This is the terror of God: Deuteronomy 32:39 See now that I, even I am he, and there is no god with me: I kill and I make alive; I wound, and I heal: neither is there any that can deliver out of my hand.
But, this hard God of Deuteronomy has more to reveal: His astonishing mercy: He often chooses to exercise His mercy over His jealous justice, and the fact that He does this is evidence of the power His love wields. This is the Triune God, the God that must divide Himself into the Father, Son, and Holy Ghost. He causes the sun to rise each morning, bleeds that we might live, and chooses to live within us, though we often make for a pretty dirty house.

This is the Awesome God Rich sang about. We turned that song into something stupid and trite, just like we have done with God, (humanity has a desperate need to shrink God so they can pretend to be equal to Him), but the lyric is devastating none the less: "there is thunder in His footsteps, and lightening in His fist."

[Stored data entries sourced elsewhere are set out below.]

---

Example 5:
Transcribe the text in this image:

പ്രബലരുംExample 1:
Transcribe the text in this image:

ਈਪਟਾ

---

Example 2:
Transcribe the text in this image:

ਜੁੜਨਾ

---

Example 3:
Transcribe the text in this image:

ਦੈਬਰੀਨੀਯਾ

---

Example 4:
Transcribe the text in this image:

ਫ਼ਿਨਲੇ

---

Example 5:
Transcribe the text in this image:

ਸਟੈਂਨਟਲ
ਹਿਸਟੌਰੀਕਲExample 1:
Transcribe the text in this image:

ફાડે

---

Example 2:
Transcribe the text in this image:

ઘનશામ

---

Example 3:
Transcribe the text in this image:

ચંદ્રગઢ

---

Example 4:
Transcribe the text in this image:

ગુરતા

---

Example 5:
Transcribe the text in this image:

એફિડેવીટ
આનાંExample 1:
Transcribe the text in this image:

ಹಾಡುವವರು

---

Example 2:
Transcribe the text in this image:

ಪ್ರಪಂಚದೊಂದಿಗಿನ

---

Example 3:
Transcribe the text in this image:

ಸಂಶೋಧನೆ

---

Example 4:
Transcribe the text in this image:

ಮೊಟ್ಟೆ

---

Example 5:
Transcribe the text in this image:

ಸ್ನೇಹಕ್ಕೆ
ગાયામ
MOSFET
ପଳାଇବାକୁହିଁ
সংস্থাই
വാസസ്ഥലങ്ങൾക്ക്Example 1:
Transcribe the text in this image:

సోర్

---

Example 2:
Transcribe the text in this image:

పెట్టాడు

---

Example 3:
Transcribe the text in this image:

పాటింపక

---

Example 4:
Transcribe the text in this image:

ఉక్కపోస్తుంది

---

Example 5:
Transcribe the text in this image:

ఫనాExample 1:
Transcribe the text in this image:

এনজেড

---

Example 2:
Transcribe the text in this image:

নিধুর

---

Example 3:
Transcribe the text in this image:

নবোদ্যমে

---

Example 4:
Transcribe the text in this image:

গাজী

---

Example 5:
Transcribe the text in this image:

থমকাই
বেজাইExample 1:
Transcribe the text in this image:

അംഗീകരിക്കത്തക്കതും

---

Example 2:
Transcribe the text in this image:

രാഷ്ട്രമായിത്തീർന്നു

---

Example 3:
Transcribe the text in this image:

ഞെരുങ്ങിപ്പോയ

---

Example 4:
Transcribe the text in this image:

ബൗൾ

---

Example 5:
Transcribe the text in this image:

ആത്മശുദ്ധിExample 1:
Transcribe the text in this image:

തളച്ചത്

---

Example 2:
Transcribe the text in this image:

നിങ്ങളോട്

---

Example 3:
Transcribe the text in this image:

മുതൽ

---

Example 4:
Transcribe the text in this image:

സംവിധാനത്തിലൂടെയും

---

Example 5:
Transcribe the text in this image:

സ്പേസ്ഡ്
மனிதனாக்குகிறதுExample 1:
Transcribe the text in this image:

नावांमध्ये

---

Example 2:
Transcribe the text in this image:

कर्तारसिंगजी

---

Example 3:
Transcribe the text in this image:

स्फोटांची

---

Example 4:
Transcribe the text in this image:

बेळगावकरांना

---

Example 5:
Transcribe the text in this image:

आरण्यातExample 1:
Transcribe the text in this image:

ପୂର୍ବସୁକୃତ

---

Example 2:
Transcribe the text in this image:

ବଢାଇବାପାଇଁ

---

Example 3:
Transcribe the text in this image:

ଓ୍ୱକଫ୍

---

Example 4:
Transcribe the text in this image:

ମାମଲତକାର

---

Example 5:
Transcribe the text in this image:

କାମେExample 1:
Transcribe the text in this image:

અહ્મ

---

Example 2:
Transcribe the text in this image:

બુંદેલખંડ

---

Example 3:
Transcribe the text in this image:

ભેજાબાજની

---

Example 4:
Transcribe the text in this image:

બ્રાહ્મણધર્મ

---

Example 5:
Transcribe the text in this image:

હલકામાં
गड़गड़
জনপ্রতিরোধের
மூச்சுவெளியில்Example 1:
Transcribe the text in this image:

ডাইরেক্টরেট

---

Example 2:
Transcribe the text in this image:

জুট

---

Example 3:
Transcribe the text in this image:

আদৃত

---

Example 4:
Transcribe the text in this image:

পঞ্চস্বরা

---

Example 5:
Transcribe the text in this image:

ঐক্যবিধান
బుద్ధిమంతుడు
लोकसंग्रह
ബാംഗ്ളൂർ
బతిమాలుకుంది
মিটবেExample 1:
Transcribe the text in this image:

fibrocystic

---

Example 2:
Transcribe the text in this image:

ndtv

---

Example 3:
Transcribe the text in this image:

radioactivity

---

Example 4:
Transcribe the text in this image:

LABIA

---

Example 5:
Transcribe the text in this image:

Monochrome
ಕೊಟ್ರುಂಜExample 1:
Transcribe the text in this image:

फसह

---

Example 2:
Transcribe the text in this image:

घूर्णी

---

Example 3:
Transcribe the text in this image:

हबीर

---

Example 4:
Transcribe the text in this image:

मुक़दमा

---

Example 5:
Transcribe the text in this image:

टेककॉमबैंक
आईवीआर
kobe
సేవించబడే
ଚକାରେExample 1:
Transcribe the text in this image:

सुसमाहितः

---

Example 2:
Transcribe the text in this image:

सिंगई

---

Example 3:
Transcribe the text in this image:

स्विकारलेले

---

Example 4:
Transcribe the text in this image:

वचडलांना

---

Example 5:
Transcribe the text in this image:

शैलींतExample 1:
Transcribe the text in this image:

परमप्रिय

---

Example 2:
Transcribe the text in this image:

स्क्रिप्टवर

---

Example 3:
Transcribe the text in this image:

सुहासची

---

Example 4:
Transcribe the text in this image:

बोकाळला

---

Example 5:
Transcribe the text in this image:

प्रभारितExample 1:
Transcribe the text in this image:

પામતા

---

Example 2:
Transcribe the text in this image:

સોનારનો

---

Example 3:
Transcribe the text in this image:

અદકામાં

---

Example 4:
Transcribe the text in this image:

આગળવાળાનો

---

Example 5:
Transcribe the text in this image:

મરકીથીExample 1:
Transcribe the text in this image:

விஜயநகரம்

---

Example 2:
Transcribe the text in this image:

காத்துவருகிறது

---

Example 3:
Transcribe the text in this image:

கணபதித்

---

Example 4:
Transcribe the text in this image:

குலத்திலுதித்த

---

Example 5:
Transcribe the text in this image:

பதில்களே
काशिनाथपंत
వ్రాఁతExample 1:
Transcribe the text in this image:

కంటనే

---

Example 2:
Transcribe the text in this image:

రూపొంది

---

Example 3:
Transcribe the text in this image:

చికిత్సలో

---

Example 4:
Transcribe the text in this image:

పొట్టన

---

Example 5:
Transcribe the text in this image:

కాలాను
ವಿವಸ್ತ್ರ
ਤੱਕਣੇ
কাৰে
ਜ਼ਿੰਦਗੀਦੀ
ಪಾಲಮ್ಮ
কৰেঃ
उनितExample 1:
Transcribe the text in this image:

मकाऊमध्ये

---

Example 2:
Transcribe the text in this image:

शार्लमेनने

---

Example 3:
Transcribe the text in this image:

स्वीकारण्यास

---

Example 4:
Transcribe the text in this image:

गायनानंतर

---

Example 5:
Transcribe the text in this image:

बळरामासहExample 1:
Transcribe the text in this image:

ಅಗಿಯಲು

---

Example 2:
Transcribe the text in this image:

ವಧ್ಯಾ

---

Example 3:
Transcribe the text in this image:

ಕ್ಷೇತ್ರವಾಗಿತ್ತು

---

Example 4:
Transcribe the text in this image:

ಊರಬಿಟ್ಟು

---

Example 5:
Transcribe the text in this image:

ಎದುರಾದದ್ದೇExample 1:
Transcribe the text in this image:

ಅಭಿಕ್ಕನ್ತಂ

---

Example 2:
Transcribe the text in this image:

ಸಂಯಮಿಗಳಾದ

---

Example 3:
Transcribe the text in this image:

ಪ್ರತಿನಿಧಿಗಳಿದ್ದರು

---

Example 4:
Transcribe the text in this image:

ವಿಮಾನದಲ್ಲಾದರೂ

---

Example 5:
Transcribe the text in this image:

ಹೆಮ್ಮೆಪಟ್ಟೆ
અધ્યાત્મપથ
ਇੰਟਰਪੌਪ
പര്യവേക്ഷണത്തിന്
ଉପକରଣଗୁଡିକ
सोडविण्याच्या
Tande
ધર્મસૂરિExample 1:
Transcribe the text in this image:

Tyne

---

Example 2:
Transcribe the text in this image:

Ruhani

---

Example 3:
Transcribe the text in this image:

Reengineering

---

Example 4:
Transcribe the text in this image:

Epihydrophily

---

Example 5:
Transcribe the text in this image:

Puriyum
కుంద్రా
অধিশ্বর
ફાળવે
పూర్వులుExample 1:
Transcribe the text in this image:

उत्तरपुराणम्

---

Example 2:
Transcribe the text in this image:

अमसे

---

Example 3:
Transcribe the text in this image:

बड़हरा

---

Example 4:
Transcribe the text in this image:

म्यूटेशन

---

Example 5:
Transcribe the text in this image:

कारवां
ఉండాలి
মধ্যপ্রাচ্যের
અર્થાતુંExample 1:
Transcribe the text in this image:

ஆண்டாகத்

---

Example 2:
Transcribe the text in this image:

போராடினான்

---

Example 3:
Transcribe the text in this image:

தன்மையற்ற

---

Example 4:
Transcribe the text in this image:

I think, deep down, people know this, but our insistence on worshiping the God we've created for ourselves makes us reluctant to get close to the Perfect God. Getting closer to God means you have to accept all of Him: the beautiful and good, along with the ugly and bad. Job understood this. Job was closer to God than most, because he knew and accepted that he was innocent and he suffered at the hand of God. God revealed Himself to Job in a complete way: with both mercy and cruelty, because Job was very close to Him. And Job was brave enough to look God in the eye.